Recorded data:
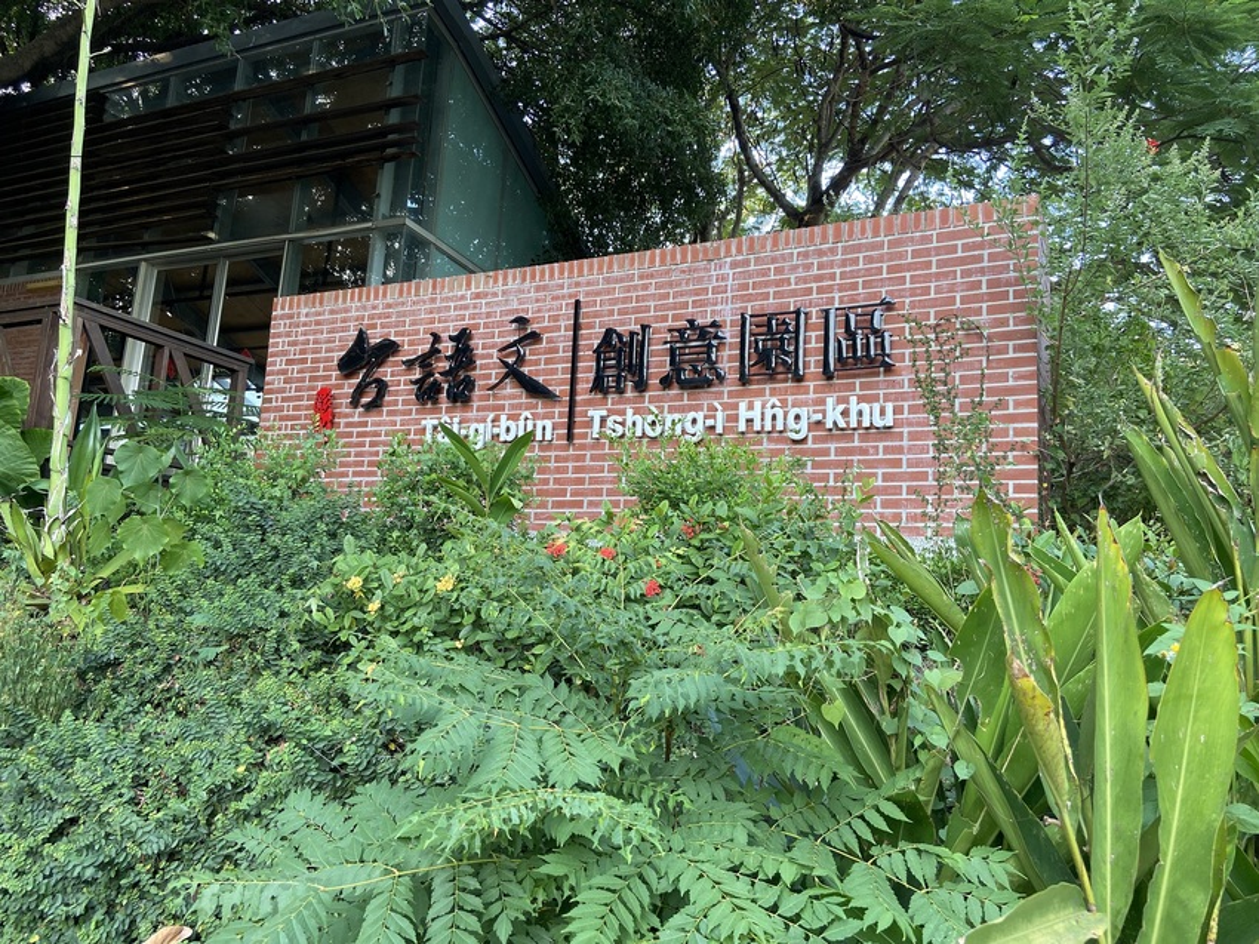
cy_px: 472
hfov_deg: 67.3
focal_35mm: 26
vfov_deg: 53.0
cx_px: 630
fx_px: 945
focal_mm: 4.25
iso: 100
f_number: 1.8
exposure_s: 1/121
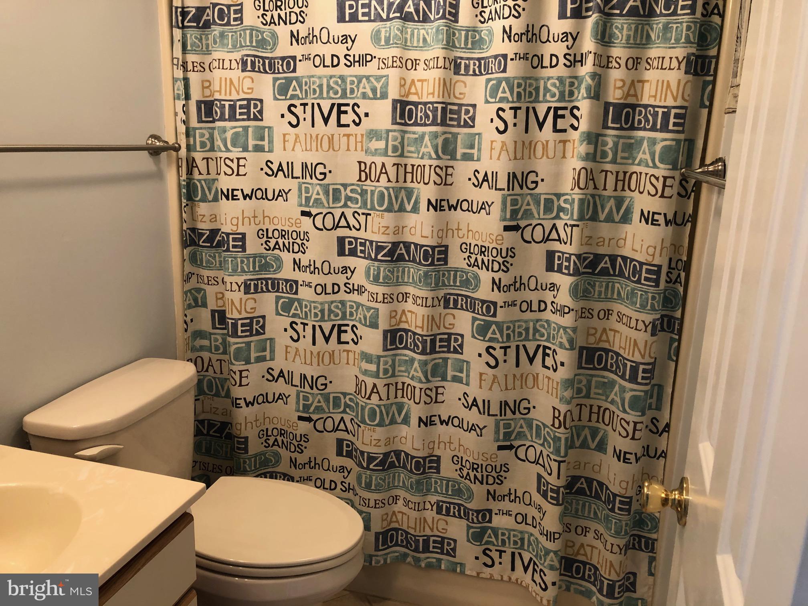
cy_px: 303
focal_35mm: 28
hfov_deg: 63.4
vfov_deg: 49.7
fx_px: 654
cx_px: 404
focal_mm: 4
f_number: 1.8
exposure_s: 1/20
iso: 40
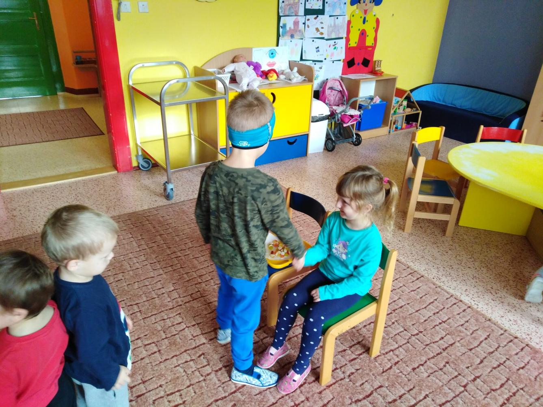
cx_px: 272
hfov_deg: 67.3
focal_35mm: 26
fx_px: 408
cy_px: 204
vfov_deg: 53.1
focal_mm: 3.46
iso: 236
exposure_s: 1/33.3
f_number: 2.2
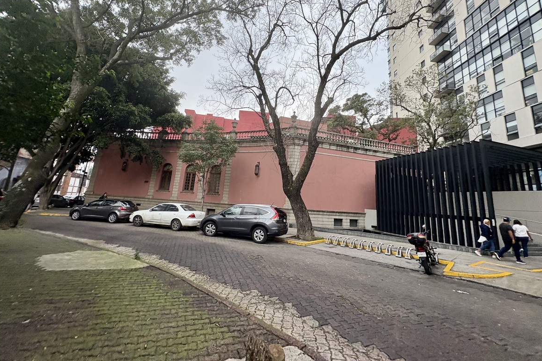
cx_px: 274
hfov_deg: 100.4
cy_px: 154
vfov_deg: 76.9
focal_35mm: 15
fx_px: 226
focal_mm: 2.22
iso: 40
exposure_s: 1/145
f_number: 2.2
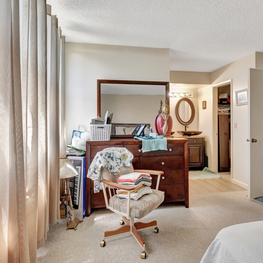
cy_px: 130
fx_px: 172
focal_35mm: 20
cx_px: 134
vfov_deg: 74.8
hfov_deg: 74.8
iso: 640
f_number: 8
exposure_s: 1/8
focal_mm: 10
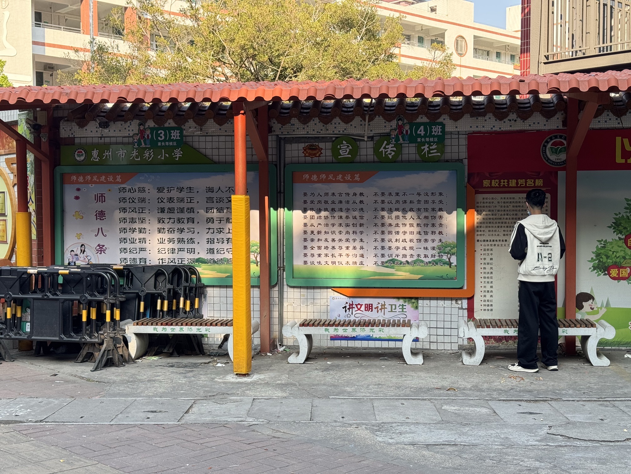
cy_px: 237
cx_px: 316
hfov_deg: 39.7
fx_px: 875
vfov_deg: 30.3
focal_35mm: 48
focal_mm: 6.76
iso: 64
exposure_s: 1/390
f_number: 1.78
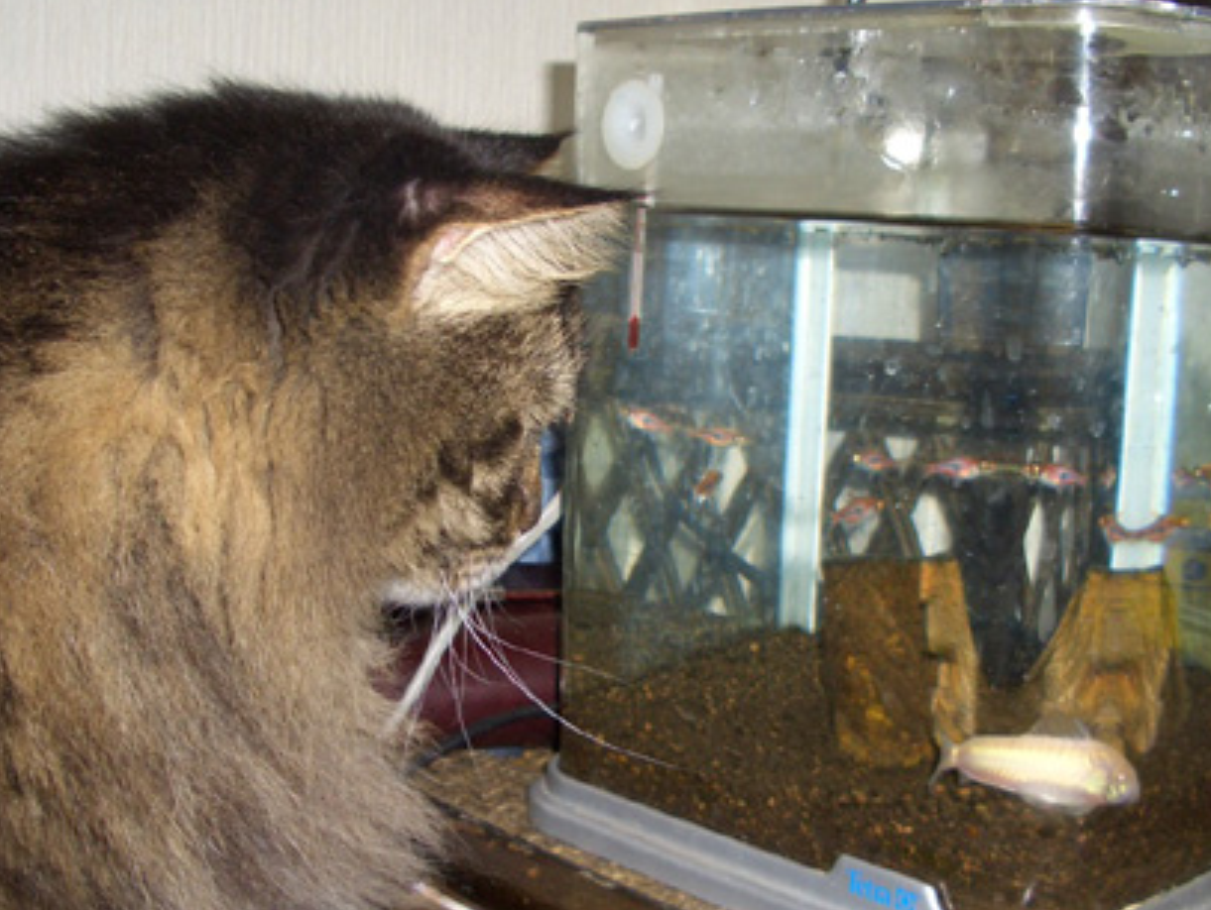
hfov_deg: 43.8
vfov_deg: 33.6
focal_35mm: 43
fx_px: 1506
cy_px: 497
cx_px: 637
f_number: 2.6
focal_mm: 5.8
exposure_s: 1/60
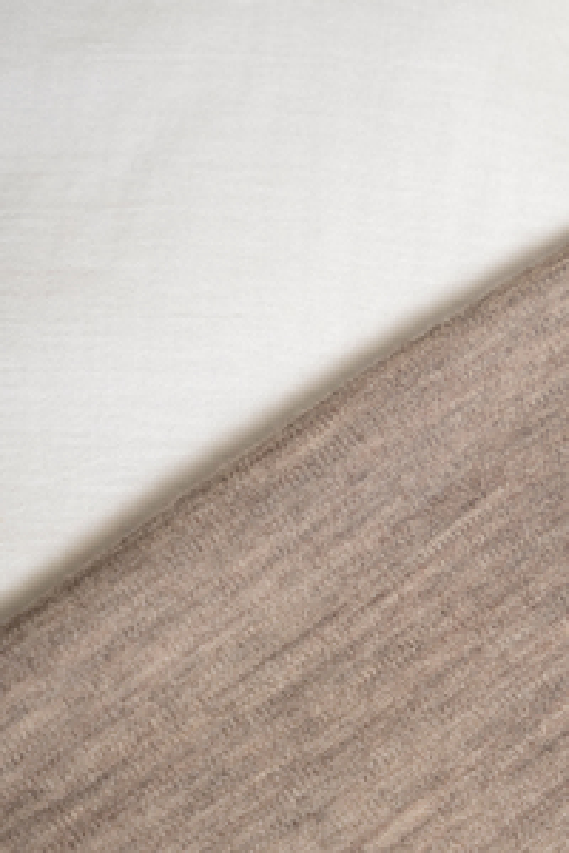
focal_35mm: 130
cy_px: 808
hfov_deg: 10.5
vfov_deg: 15.5
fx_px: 3082
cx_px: 514
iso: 320
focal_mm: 60
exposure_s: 1/200
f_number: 2.8
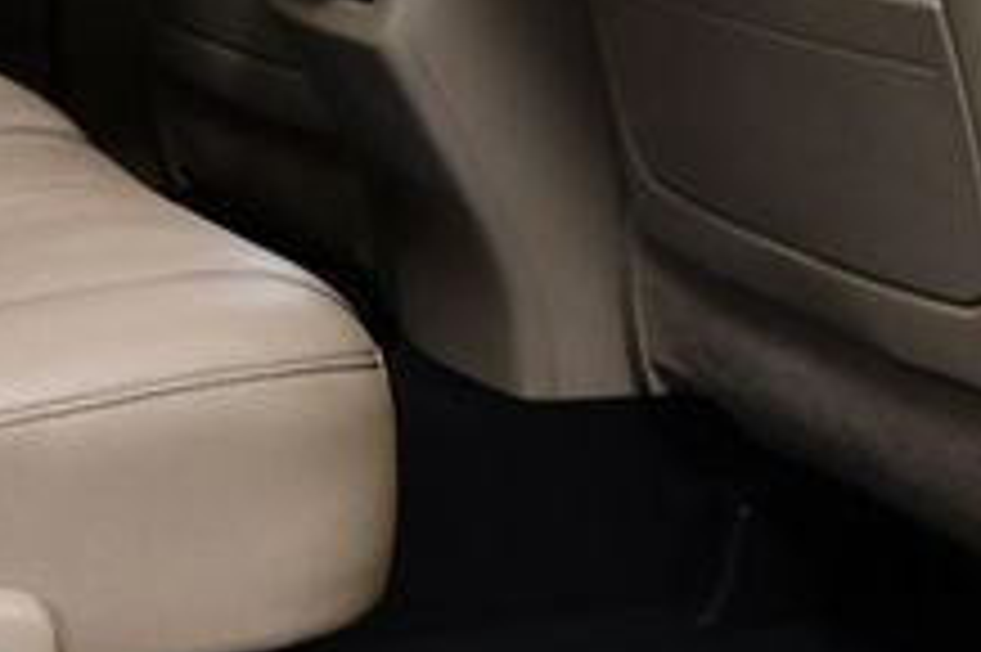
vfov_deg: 12.6
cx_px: -22
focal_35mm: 106
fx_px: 2886
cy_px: 800
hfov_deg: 18.7
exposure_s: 1/125
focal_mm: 18
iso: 1250
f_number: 3.5
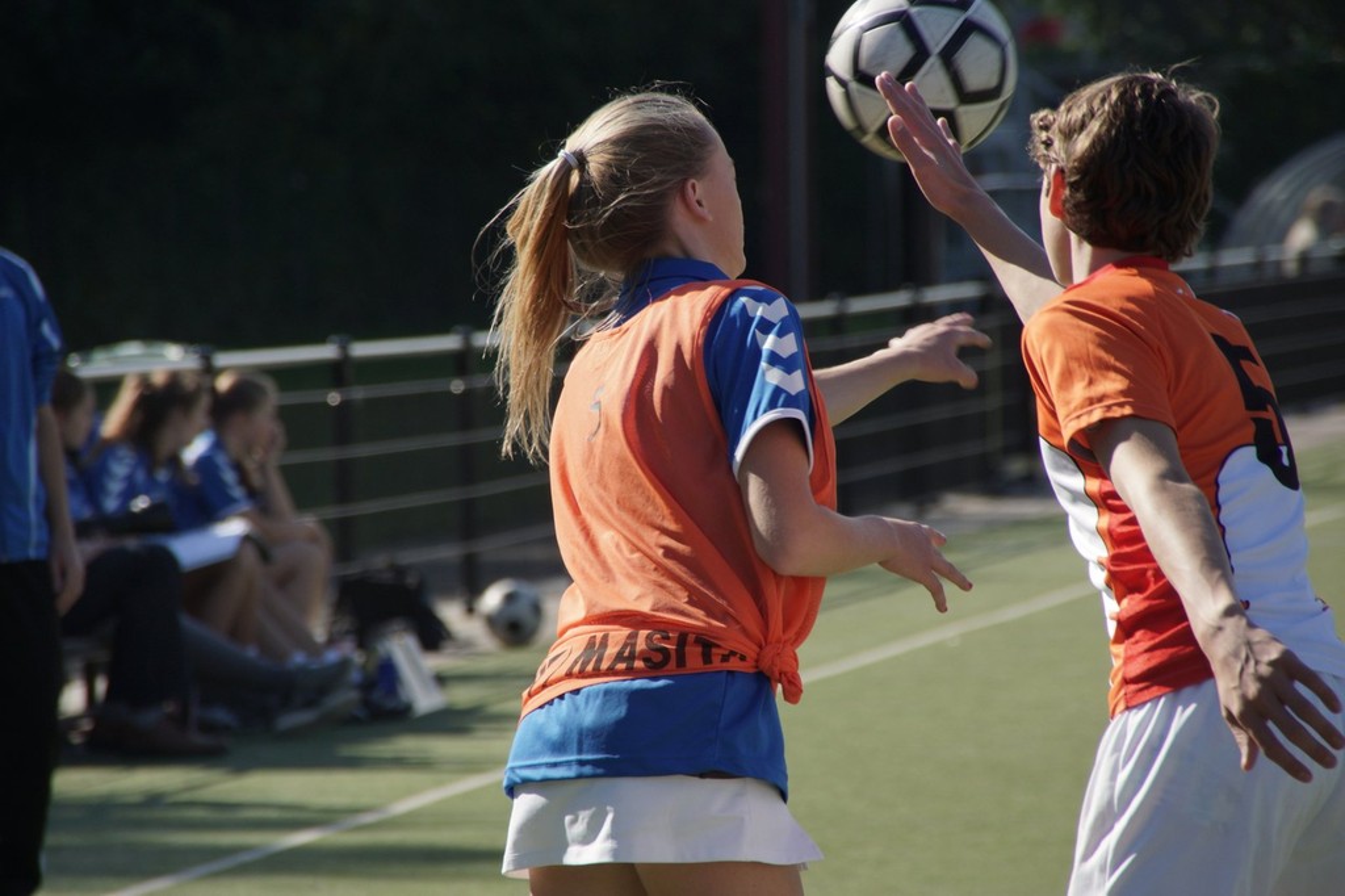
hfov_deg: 6.0
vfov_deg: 4.0
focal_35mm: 345
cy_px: 448
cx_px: 672
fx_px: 12885
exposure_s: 1/500
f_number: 8
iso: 200
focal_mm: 230
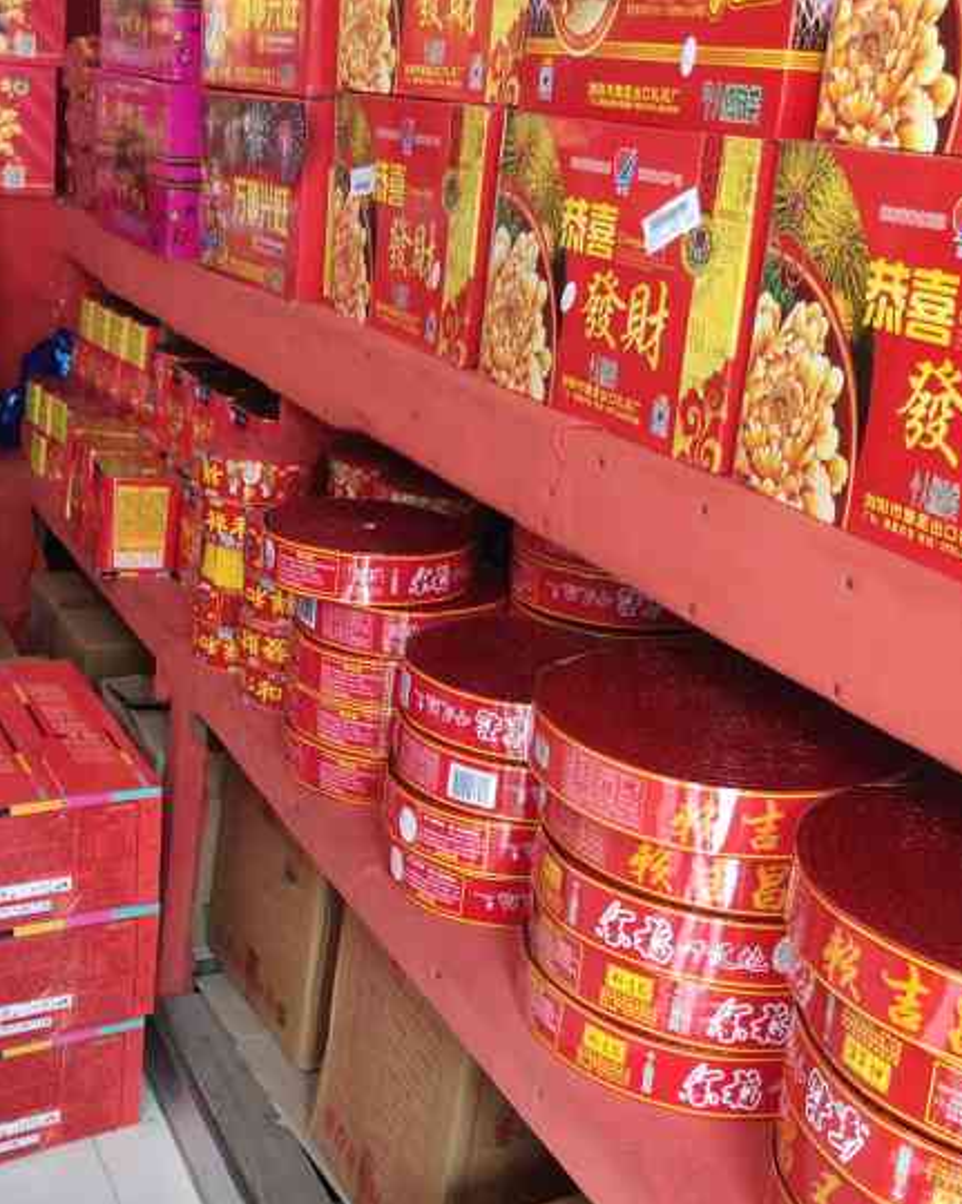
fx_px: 1744
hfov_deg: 30.8
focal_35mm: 49
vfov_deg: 38.0
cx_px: 420
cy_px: 537
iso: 280
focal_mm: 4.27
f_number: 1.8
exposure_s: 1/50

Goal of the exercise: Transcribe each line of the material above verbatim, but do not include the images.

Expected output:
cy_px: 472
hfov_deg: 67.3
focal_35mm: 26
vfov_deg: 53.0
cx_px: 630
fx_px: 945
focal_mm: 4.25
iso: 100
f_number: 1.8
exposure_s: 1/121
cy_px: 303
focal_35mm: 28
hfov_deg: 63.4
vfov_deg: 49.7
fx_px: 654
cx_px: 404
focal_mm: 4
f_number: 1.8
exposure_s: 1/20
iso: 40
cx_px: 272
hfov_deg: 67.3
focal_35mm: 26
fx_px: 408
cy_px: 204
vfov_deg: 53.1
focal_mm: 3.46
iso: 236
exposure_s: 1/33.3
f_number: 2.2
cx_px: 274
hfov_deg: 100.4
cy_px: 154
vfov_deg: 76.9
focal_35mm: 15
fx_px: 226
focal_mm: 2.22
iso: 40
exposure_s: 1/145
f_number: 2.2
cy_px: 130
fx_px: 172
focal_35mm: 20
cx_px: 134
vfov_deg: 74.8
hfov_deg: 74.8
iso: 640
f_number: 8
exposure_s: 1/8
focal_mm: 10
cy_px: 237
cx_px: 316
hfov_deg: 39.7
fx_px: 875
vfov_deg: 30.3
focal_35mm: 48
focal_mm: 6.76
iso: 64
exposure_s: 1/390
f_number: 1.78
hfov_deg: 43.8
vfov_deg: 33.6
focal_35mm: 43
fx_px: 1506
cy_px: 497
cx_px: 637
f_number: 2.6
focal_mm: 5.8
exposure_s: 1/60
focal_35mm: 130
cy_px: 808
hfov_deg: 10.5
vfov_deg: 15.5
fx_px: 3082
cx_px: 514
iso: 320
focal_mm: 60
exposure_s: 1/200
f_number: 2.8
vfov_deg: 12.6
cx_px: -22
focal_35mm: 106
fx_px: 2886
cy_px: 800
hfov_deg: 18.7
exposure_s: 1/125
focal_mm: 18
iso: 1250
f_number: 3.5
hfov_deg: 6.0
vfov_deg: 4.0
focal_35mm: 345
cy_px: 448
cx_px: 672
fx_px: 12885
exposure_s: 1/500
f_number: 8
iso: 200
focal_mm: 230
fx_px: 1744
hfov_deg: 30.8
focal_35mm: 49
vfov_deg: 38.0
cx_px: 420
cy_px: 537
iso: 280
focal_mm: 4.27
f_number: 1.8
exposure_s: 1/50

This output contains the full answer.